Page-level text extractions
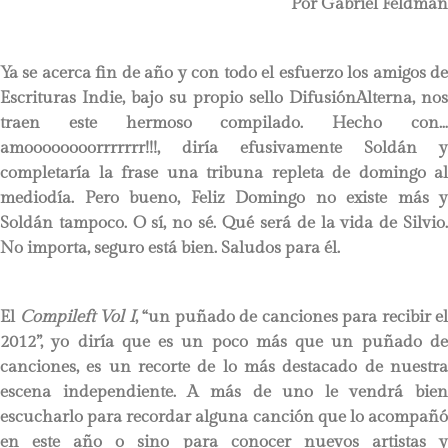
Por Gabriel Feldman
Ya se acerca fin de año y con todo el esfuerzo los amigos de
Escrituras Indie, bajo su propio sello DifusiónAlterna, nos
traen este hermoso compilado. Hecho con…
amoooooooorrrrrrr!!!, diría efusivamente Soldán y
completaría la frase una tribuna repleta de domingo al
mediodía. Pero bueno, Feliz Domingo no existe más y
Soldán tampoco. O sí, no sé. Qué será de la vida de Silvio.
No importa, seguro está bien. Saludos para él.
El
Compileft Vol I
, “un puñado de canciones para recibir el
2012”, yo diría que es un poco más que un puñado de
canciones, es un recorte de lo más destacado de nuestra
escena independiente. A más de uno le vendrá bien
escucharlo para recordar alguna canción que lo acompañó
en este año o sino para conocer nuevos artistas y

**Work required**
Single out each line of the records above with the string "bien" in it, and copy it.

**Exercise answer**
No importa, seguro está bien. Saludos para él.
escena independiente. A más de uno le vendrá bien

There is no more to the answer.